*Aim of the exercise*:
Copy every line of the data below word for word, leaving out the pictures.

*Dataset records*:

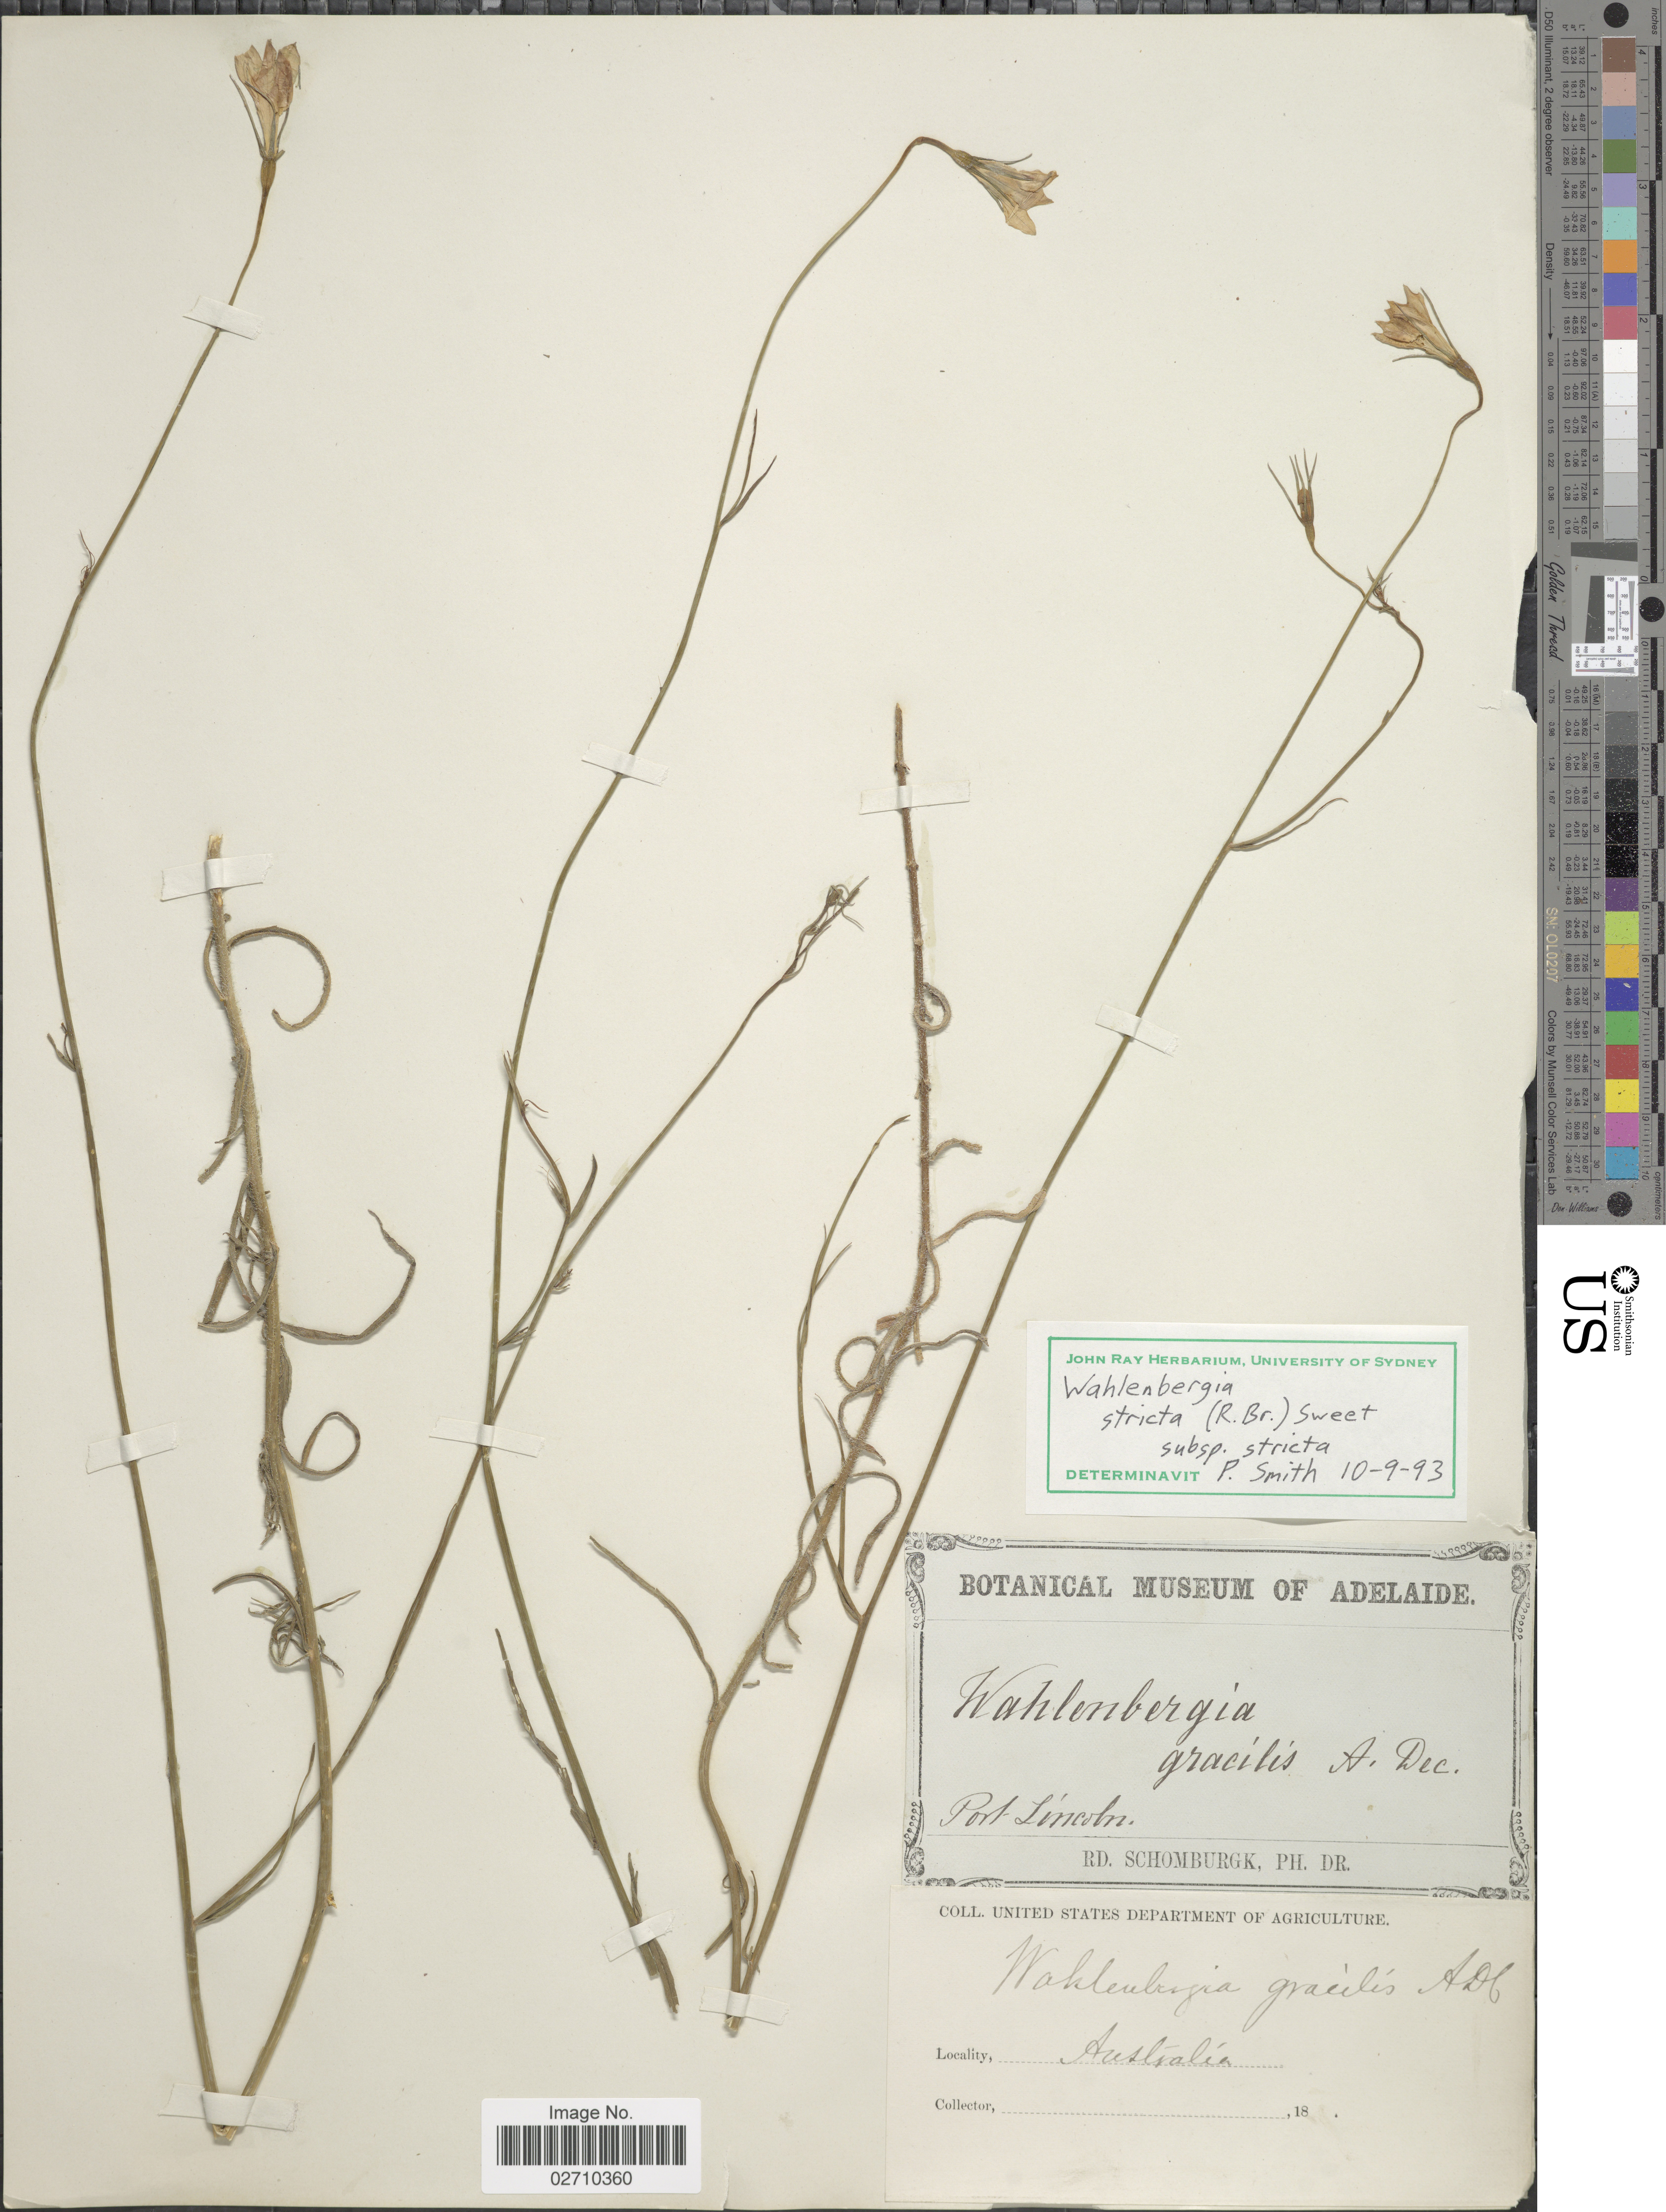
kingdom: Plantae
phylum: Tracheophyta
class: Magnoliopsida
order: Asterales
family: Campanulaceae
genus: Wahlenbergia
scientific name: Wahlenbergia stricta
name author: (R. Br.) Sweet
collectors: M. R. Schomburgk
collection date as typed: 18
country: Australia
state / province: South Australia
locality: Port Lincoln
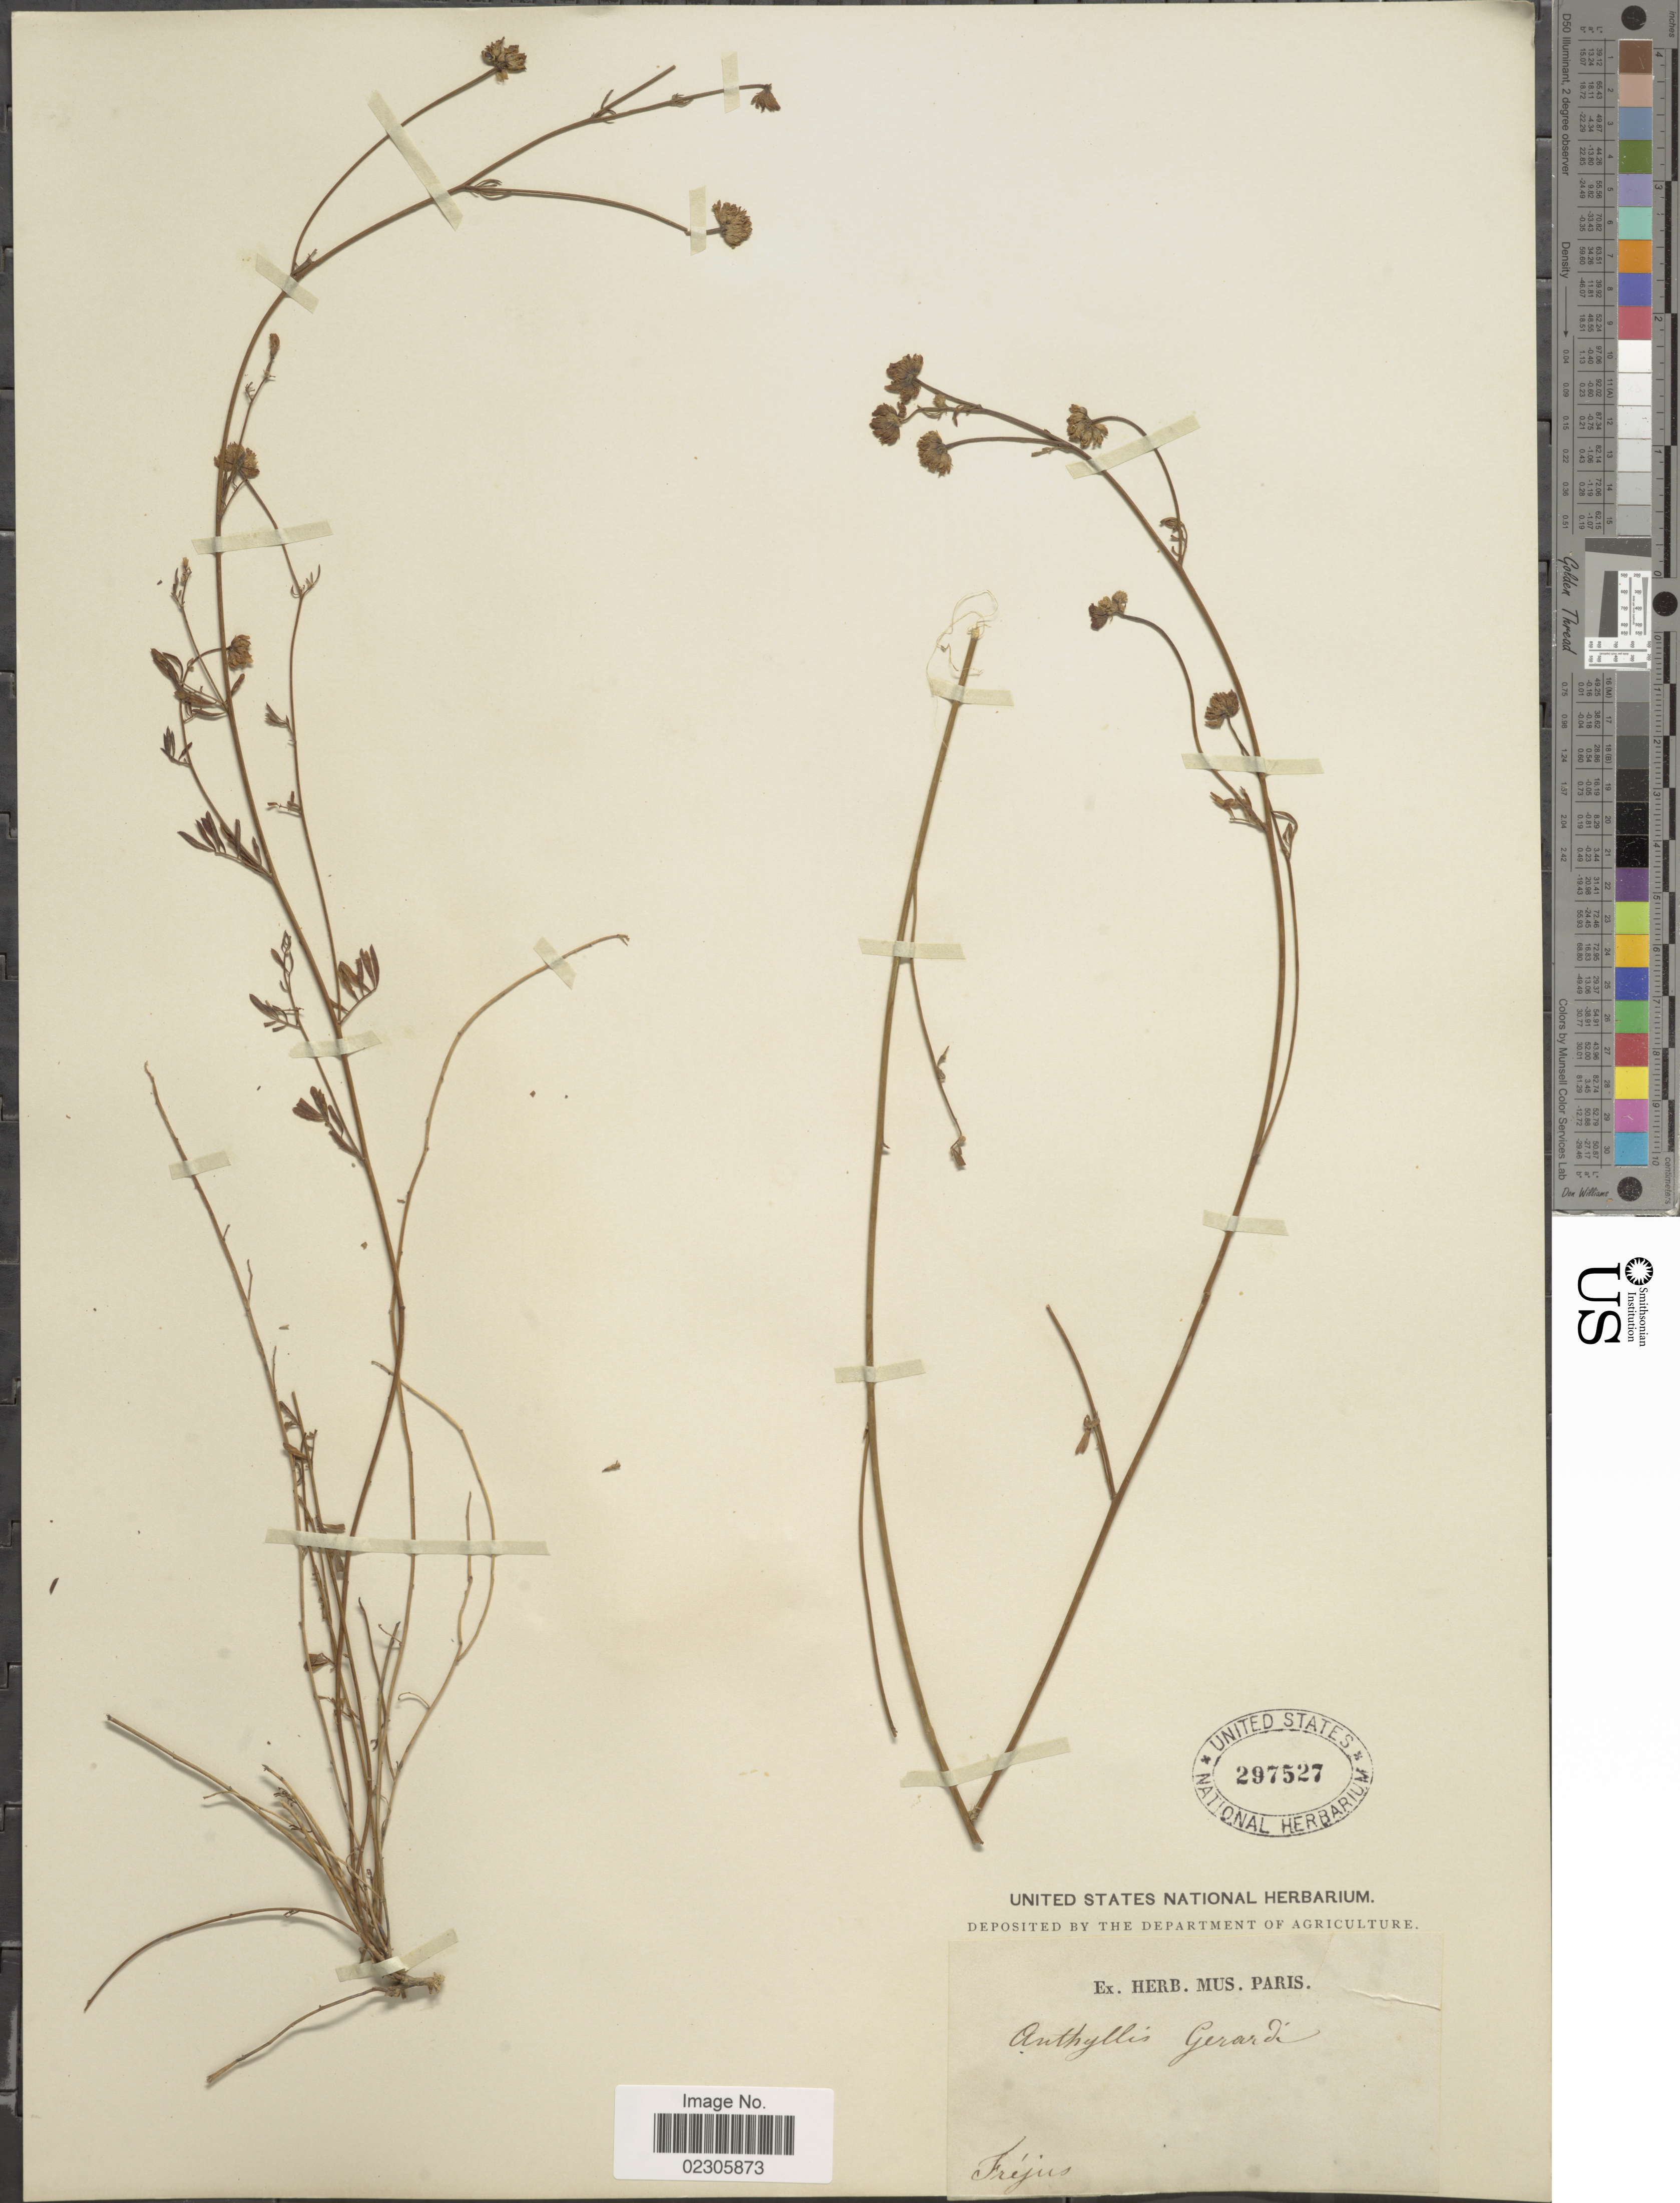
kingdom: Plantae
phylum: Tracheophyta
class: Magnoliopsida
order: Fabales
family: Fabaceae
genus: Anthyllis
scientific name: Anthyllis gerardii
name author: L.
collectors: Frejus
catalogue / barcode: US 297527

*Right answer*:
kingdom: Plantae
phylum: Tracheophyta
class: Magnoliopsida
order: Asterales
family: Campanulaceae
genus: Wahlenbergia
scientific name: Wahlenbergia stricta
name author: (R. Br.) Sweet
collectors: M. R. Schomburgk
collection date as typed: 18
country: Australia
state / province: South Australia
locality: Port Lincoln
kingdom: Plantae
phylum: Tracheophyta
class: Magnoliopsida
order: Fabales
family: Fabaceae
genus: Anthyllis
scientific name: Anthyllis gerardii
name author: L.
collectors: Frejus
catalogue / barcode: US 297527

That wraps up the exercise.